**DATA FOR ANALYSIS:**
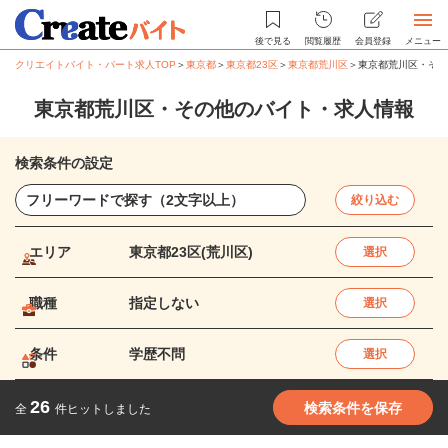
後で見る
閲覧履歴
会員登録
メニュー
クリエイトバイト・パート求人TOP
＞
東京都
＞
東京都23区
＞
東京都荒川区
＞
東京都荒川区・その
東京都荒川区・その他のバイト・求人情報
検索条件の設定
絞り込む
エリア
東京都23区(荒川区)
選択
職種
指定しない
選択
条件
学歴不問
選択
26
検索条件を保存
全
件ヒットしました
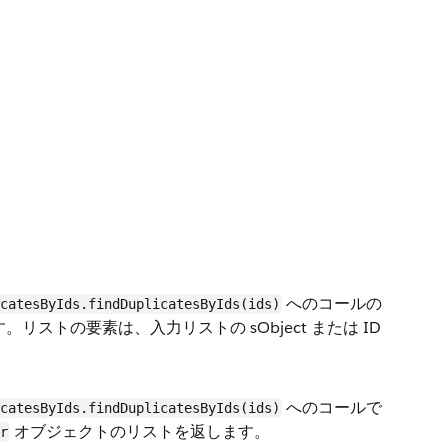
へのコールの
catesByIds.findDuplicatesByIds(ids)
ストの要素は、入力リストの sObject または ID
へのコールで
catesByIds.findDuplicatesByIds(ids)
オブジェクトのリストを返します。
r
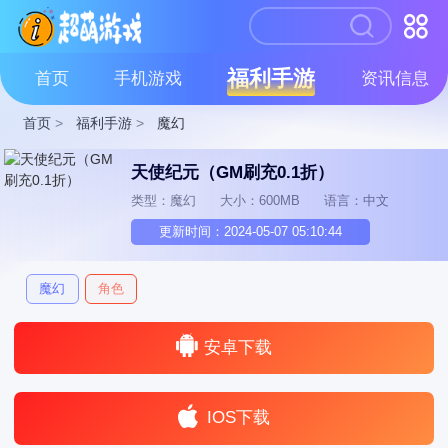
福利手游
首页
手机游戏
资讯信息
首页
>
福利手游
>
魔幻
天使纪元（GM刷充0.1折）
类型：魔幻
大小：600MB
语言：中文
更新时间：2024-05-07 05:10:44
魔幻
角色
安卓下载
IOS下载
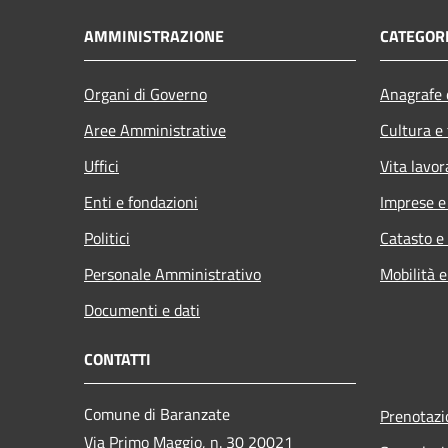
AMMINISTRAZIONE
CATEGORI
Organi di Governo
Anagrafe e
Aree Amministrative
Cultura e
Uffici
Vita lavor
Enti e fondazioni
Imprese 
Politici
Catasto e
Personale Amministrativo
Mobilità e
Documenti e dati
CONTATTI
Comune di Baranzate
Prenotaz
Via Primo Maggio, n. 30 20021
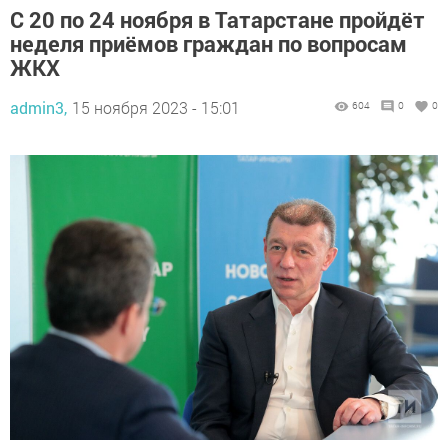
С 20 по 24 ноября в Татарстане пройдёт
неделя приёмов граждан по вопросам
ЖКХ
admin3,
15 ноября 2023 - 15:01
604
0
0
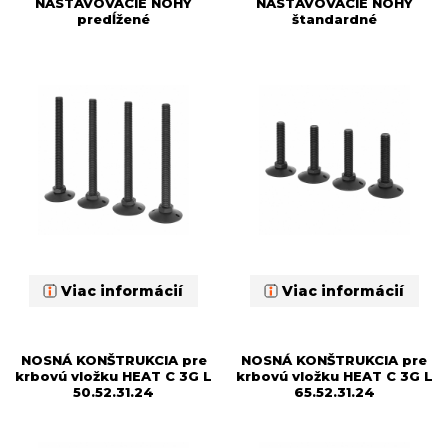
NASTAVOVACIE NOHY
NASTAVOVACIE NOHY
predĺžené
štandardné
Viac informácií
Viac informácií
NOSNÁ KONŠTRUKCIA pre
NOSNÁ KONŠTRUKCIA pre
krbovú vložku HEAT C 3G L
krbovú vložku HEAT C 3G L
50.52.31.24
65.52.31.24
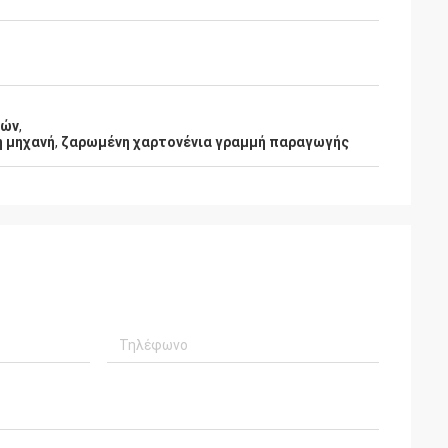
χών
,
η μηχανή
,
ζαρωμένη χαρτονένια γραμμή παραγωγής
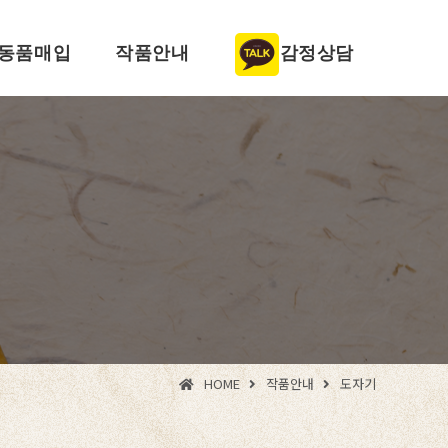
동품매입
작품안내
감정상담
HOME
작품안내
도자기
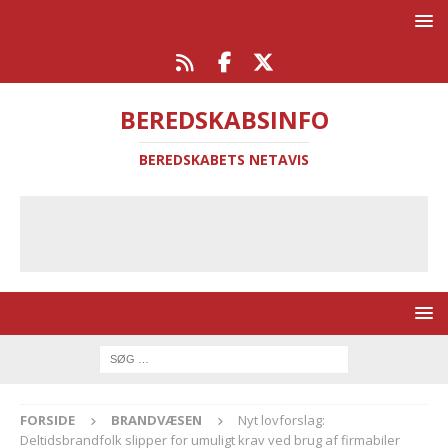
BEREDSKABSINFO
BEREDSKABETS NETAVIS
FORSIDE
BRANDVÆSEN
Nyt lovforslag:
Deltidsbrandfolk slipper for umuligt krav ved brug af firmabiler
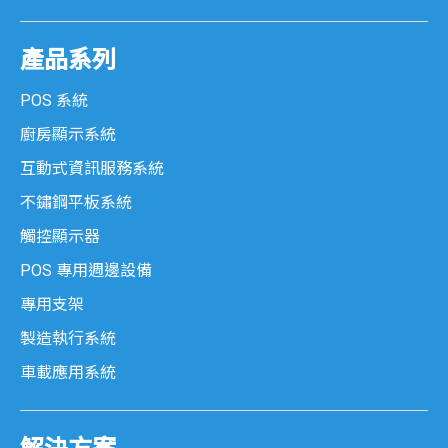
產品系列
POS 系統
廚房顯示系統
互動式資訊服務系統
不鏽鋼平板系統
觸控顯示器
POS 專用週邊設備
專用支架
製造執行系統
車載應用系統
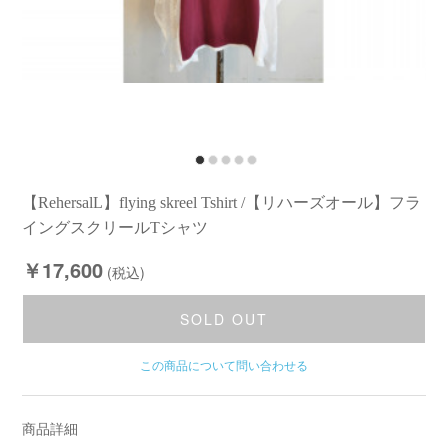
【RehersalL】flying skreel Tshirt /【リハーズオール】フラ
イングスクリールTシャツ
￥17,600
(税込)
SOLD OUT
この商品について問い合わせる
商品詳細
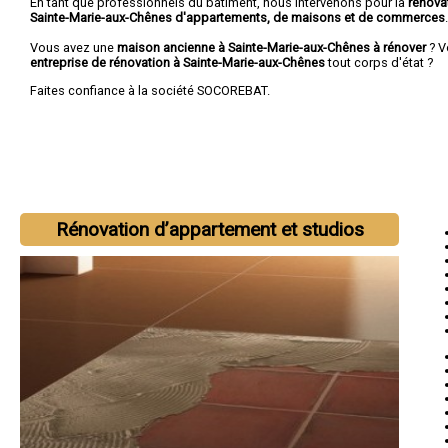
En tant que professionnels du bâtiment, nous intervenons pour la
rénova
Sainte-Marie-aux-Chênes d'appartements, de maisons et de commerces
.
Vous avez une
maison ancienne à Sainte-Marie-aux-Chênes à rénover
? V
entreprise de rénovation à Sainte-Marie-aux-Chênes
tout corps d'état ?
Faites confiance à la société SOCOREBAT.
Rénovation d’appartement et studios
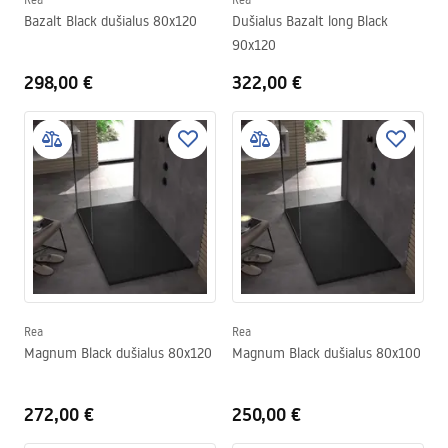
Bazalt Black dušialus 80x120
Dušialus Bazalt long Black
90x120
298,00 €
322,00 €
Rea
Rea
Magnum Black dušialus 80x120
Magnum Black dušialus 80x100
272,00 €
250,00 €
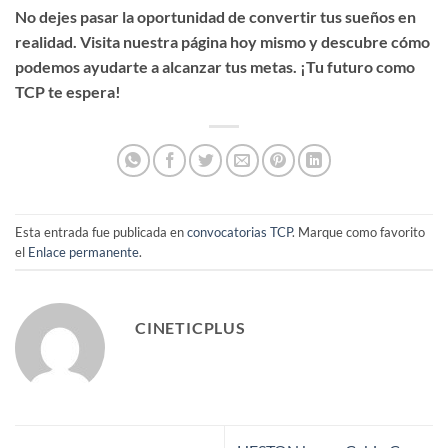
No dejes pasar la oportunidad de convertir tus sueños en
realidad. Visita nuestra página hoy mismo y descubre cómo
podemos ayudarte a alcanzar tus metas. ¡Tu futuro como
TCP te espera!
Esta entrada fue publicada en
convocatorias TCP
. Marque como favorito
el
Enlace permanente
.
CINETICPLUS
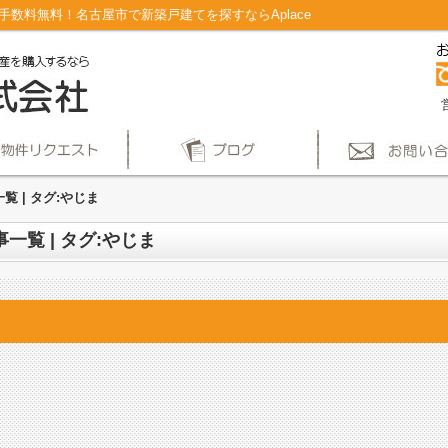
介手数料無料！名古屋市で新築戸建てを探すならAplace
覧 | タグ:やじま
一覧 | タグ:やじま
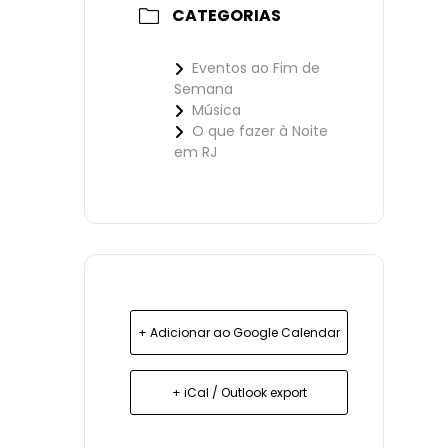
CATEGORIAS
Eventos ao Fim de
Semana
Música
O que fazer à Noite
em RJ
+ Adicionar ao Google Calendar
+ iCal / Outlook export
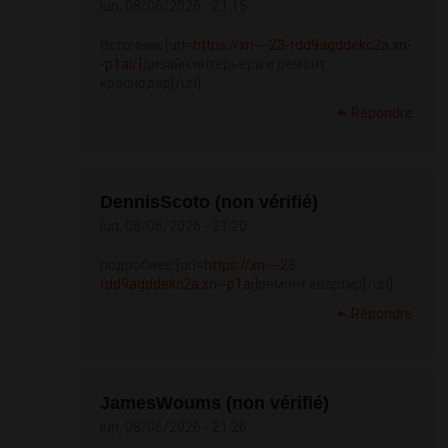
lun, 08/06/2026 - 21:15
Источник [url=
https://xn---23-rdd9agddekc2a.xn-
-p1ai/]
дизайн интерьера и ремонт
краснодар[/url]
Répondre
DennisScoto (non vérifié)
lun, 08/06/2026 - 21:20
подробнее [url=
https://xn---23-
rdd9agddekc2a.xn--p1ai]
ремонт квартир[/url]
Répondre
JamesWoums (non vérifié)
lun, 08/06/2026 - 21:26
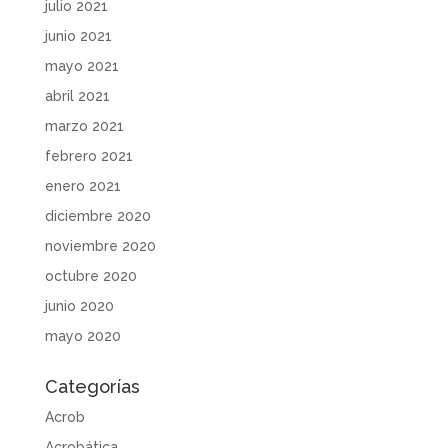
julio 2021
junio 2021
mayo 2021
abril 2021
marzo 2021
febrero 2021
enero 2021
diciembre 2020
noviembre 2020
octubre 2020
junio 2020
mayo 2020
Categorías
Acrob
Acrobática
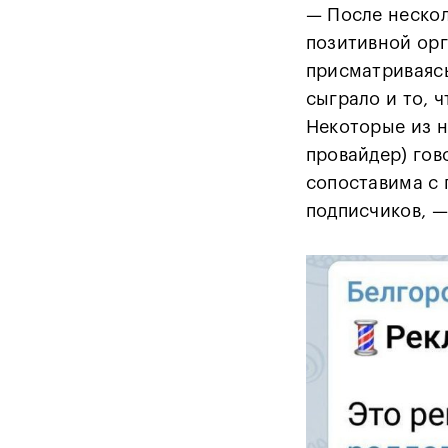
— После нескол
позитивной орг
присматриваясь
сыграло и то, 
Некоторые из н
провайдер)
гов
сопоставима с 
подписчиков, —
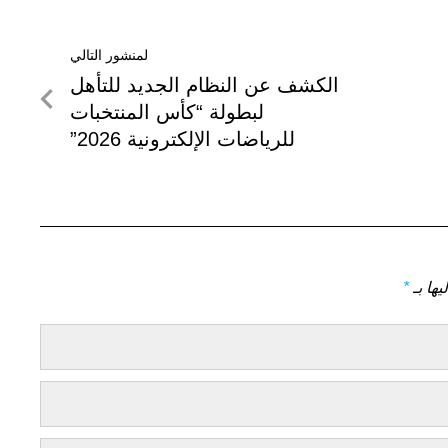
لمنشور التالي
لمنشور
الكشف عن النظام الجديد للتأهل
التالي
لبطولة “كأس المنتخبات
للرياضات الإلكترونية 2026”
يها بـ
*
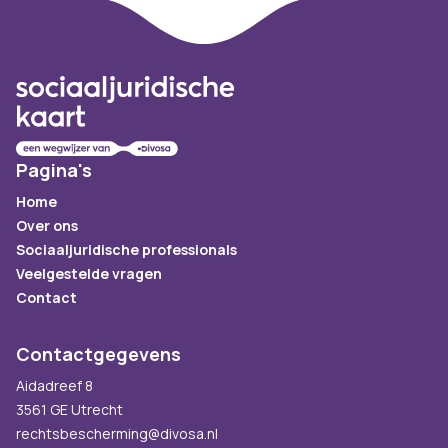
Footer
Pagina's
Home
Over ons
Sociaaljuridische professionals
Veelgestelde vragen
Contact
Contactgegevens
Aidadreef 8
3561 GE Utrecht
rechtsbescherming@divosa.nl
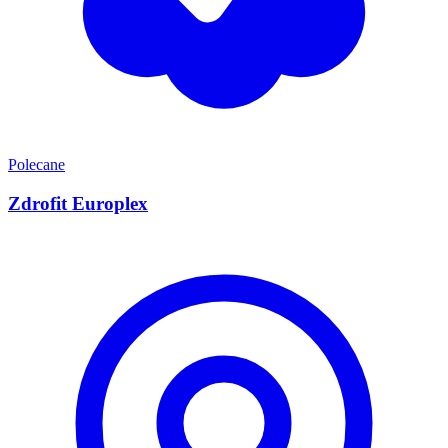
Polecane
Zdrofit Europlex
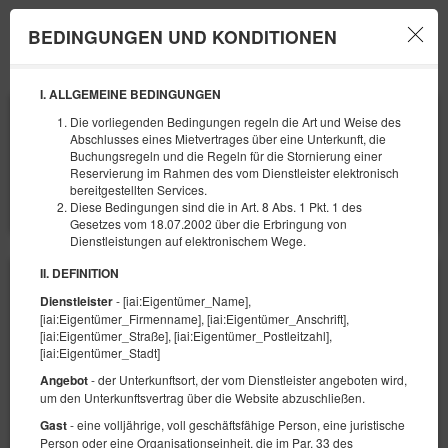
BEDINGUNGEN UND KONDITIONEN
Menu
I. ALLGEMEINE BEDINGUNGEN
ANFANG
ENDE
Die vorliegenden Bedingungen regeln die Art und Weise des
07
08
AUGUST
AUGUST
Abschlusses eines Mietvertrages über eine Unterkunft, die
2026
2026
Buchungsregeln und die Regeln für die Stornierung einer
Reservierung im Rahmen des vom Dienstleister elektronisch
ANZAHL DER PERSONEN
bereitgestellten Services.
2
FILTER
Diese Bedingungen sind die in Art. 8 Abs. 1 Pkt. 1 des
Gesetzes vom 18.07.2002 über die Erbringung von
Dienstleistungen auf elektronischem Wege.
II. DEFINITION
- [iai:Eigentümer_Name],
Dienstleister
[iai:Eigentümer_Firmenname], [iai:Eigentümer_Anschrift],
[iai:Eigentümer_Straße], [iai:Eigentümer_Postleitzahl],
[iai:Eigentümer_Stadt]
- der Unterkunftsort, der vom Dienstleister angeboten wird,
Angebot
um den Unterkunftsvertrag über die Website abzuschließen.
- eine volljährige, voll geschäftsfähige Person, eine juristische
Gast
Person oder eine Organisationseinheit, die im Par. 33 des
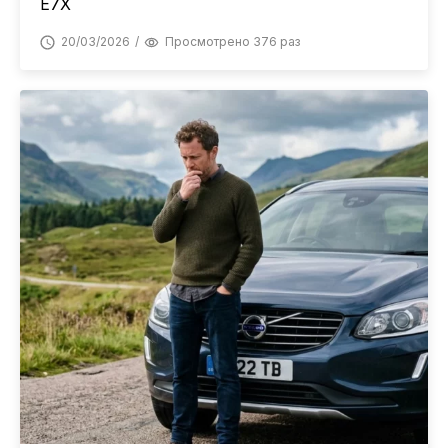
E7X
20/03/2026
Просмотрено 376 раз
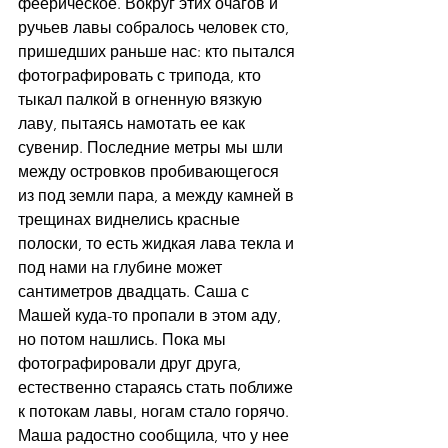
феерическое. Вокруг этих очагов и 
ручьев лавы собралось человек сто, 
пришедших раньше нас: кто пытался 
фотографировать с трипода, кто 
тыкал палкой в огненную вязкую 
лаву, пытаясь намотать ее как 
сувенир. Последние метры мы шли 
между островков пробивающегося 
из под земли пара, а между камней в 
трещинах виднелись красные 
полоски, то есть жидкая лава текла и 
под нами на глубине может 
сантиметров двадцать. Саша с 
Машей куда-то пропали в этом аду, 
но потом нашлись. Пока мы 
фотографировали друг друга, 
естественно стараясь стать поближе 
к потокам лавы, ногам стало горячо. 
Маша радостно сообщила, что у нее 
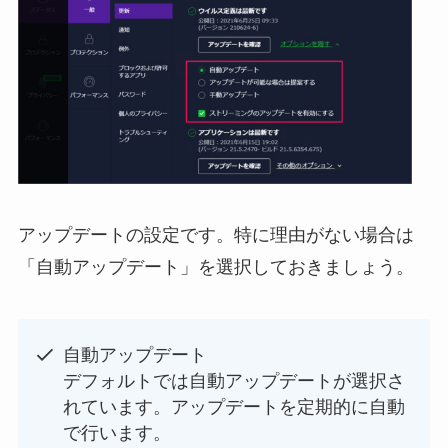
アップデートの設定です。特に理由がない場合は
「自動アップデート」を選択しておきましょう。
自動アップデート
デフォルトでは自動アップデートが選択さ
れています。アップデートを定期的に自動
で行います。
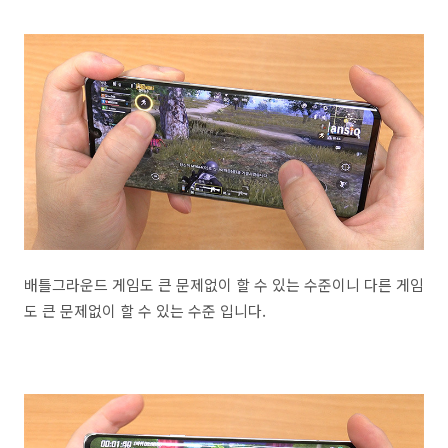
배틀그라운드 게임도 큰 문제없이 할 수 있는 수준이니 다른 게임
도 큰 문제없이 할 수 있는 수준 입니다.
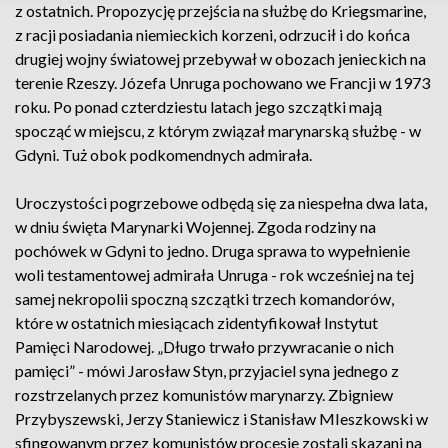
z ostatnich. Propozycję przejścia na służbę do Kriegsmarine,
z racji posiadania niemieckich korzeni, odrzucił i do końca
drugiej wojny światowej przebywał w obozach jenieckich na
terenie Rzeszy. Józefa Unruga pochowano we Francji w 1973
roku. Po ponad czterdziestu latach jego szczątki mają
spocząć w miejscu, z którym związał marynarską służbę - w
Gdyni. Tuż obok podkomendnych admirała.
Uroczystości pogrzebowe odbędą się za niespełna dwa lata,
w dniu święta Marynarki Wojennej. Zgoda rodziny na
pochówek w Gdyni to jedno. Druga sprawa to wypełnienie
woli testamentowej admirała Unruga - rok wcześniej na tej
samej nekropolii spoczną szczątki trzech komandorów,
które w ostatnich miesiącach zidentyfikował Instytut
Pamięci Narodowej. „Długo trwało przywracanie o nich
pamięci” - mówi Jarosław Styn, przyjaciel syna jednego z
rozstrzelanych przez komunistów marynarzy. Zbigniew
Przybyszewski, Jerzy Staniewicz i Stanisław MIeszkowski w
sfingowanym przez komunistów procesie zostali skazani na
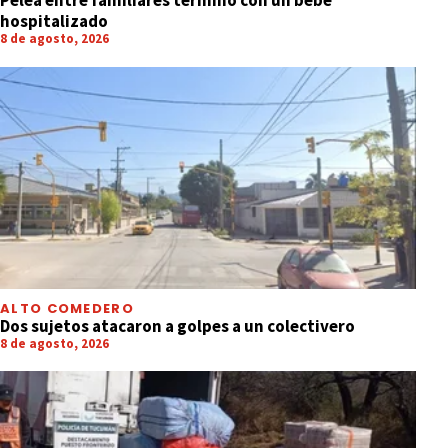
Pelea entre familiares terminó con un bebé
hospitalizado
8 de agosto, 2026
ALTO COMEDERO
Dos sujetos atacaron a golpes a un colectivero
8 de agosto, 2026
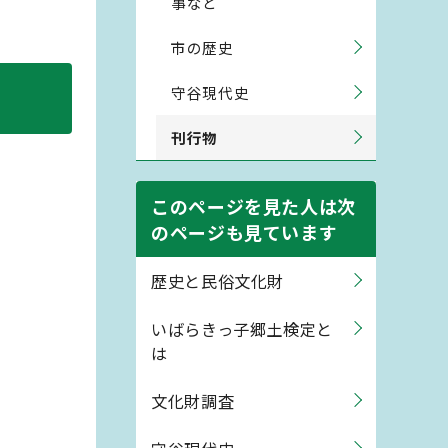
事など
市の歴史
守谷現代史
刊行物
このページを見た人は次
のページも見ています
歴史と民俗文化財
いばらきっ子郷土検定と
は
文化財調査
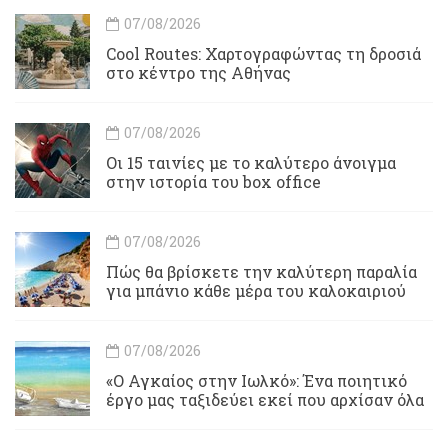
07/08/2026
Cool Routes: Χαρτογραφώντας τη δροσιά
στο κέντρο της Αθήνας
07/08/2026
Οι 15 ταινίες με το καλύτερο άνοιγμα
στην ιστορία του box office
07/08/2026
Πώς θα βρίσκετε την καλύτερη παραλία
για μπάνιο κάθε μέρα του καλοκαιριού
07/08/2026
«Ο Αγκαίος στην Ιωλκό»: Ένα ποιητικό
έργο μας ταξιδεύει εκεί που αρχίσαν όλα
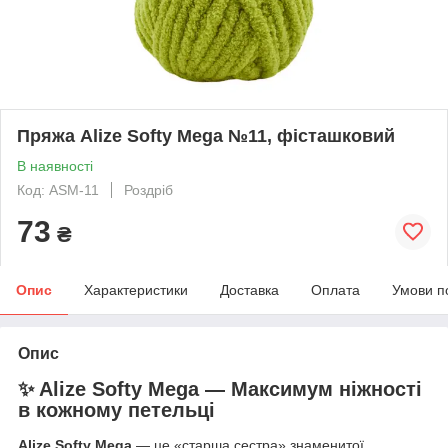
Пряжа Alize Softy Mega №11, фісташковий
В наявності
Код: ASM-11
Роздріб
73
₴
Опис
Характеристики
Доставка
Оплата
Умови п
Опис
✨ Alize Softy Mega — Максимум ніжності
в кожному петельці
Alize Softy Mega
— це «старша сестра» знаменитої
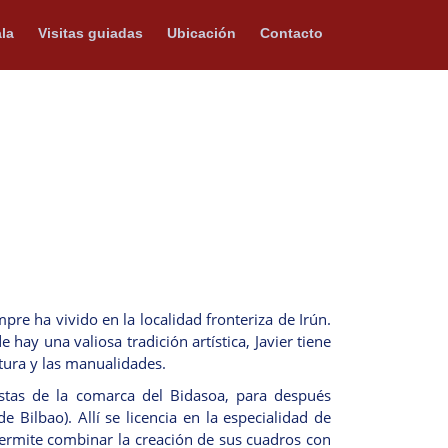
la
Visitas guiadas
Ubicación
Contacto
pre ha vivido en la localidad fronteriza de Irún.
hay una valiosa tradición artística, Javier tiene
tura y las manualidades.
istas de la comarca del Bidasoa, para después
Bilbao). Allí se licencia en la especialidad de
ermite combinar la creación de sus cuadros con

**DIRECTIONS:**
Make a tally of the lines in this data that include the string "στην", and answer with that tally alone.

**OUTPUT:**
2